#### Available data

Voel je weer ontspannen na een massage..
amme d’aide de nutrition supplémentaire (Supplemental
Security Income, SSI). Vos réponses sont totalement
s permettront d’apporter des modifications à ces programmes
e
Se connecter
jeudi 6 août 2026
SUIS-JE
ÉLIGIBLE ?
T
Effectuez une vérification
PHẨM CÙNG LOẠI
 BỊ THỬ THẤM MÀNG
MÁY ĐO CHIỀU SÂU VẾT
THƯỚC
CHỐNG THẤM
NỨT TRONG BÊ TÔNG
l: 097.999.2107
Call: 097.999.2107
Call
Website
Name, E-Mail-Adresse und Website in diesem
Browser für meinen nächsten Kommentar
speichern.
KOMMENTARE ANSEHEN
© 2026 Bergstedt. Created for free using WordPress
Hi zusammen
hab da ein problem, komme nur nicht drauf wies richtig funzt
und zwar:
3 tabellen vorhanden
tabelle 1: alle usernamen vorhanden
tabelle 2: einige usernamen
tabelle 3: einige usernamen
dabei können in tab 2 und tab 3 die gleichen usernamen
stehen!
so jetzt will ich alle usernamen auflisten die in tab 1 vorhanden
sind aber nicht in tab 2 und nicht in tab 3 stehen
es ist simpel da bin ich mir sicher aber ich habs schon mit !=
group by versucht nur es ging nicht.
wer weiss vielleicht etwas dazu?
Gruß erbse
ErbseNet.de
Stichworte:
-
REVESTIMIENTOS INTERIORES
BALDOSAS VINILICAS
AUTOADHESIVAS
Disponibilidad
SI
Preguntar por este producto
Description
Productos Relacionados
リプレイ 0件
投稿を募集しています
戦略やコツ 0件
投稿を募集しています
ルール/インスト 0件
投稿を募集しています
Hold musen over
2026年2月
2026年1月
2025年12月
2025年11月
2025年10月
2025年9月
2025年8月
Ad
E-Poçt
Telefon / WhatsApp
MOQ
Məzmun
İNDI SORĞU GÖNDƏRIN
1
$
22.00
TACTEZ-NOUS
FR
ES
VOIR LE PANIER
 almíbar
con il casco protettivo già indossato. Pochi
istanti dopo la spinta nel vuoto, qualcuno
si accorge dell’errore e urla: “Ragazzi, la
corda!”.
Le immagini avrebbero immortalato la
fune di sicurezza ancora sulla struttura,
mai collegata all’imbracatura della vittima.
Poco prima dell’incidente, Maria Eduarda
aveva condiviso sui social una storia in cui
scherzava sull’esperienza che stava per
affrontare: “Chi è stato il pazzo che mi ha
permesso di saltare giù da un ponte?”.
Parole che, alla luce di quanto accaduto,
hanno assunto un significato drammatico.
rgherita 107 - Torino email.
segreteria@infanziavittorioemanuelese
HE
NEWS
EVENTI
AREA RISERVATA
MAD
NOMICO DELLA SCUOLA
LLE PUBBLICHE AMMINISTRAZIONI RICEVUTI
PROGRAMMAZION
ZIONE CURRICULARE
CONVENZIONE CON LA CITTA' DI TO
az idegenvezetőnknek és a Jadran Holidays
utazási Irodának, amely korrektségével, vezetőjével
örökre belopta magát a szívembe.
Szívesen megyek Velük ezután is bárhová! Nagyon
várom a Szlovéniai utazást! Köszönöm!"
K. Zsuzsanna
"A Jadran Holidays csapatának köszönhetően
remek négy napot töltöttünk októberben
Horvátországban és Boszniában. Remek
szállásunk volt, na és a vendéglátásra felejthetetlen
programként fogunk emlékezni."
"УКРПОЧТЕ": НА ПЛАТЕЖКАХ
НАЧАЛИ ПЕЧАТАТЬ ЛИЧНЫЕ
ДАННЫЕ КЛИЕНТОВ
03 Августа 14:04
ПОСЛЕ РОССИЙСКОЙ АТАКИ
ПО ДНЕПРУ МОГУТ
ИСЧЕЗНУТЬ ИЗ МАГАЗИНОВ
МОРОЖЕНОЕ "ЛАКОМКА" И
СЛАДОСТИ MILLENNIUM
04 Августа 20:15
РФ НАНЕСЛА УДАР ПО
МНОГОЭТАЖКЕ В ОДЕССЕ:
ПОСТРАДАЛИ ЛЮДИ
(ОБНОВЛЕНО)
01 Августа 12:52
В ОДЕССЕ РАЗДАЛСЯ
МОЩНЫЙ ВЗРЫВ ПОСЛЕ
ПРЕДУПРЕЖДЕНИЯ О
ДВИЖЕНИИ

########
#### Available data

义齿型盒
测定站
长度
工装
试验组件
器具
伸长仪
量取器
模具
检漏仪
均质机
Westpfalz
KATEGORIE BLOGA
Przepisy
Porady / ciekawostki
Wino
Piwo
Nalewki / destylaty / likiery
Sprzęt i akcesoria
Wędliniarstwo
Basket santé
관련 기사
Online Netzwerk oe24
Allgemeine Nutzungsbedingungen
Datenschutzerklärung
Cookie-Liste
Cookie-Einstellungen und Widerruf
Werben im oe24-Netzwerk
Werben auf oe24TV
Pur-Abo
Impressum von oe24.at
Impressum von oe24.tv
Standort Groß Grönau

########

▶ [Exercise brief]
Set down, unchanged, only those lines above that fall between the line with "Voel je weer ontspannen na een massage.." and the line with "permesso di saltare", the two end lines included.

▶ [Solution for this exercise]
Voel je weer ontspannen na een massage..
amme d’aide de nutrition supplémentaire (Supplemental
Security Income, SSI). Vos réponses sont totalement
s permettront d’apporter des modifications à ces programmes
e
Se connecter
jeudi 6 août 2026
SUIS-JE
ÉLIGIBLE ?
T
Effectuez une vérification
PHẨM CÙNG LOẠI
 BỊ THỬ THẤM MÀNG
MÁY ĐO CHIỀU SÂU VẾT
THƯỚC
CHỐNG THẤM
NỨT TRONG BÊ TÔNG
l: 097.999.2107
Call: 097.999.2107
Call
Website
Name, E-Mail-Adresse und Website in diesem
Browser für meinen nächsten Kommentar
speichern.
KOMMENTARE ANSEHEN
© 2026 Bergstedt. Created for free using WordPress
Hi zusammen
hab da ein problem, komme nur nicht drauf wies richtig funzt
und zwar:
3 tabellen vorhanden
tabelle 1: alle usernamen vorhanden
tabelle 2: einige usernamen
tabelle 3: einige usernamen
dabei können in tab 2 und tab 3 die gleichen usernamen
stehen!
so jetzt will ich alle usernamen auflisten die in tab 1 vorhanden
sind aber nicht in tab 2 und nicht in tab 3 stehen
es ist simpel da bin ich mir sicher aber ich habs schon mit !=
group by versucht nur es ging nicht.
wer weiss vielleicht etwas dazu?
Gruß erbse
ErbseNet.de
Stichworte:
-
REVESTIMIENTOS INTERIORES
BALDOSAS VINILICAS
AUTOADHESIVAS
Disponibilidad
SI
Preguntar por este producto
Description
Productos Relacionados
リプレイ 0件
投稿を募集しています
戦略やコツ 0件
投稿を募集しています
ルール/インスト 0件
投稿を募集しています
Hold musen over
2026年2月
2026年1月
2025年12月
2025年11月
2025年10月
2025年9月
2025年8月
Ad
E-Poçt
Telefon / WhatsApp
MOQ
Məzmun
İNDI SORĞU GÖNDƏRIN
1
$
22.00
TACTEZ-NOUS
FR
ES
VOIR LE PANIER
 almíbar
con il casco protettivo già indossato. Pochi
istanti dopo la spinta nel vuoto, qualcuno
si accorge dell’errore e urla: “Ragazzi, la
corda!”.
Le immagini avrebbero immortalato la
fune di sicurezza ancora sulla struttura,
mai collegata all’imbracatura della vittima.
Poco prima dell’incidente, Maria Eduarda
aveva condiviso sui social una storia in cui
scherzava sull’esperienza che stava per
affrontare: “Chi è stato il pazzo che mi ha
permesso di saltare giù da un ponte?”.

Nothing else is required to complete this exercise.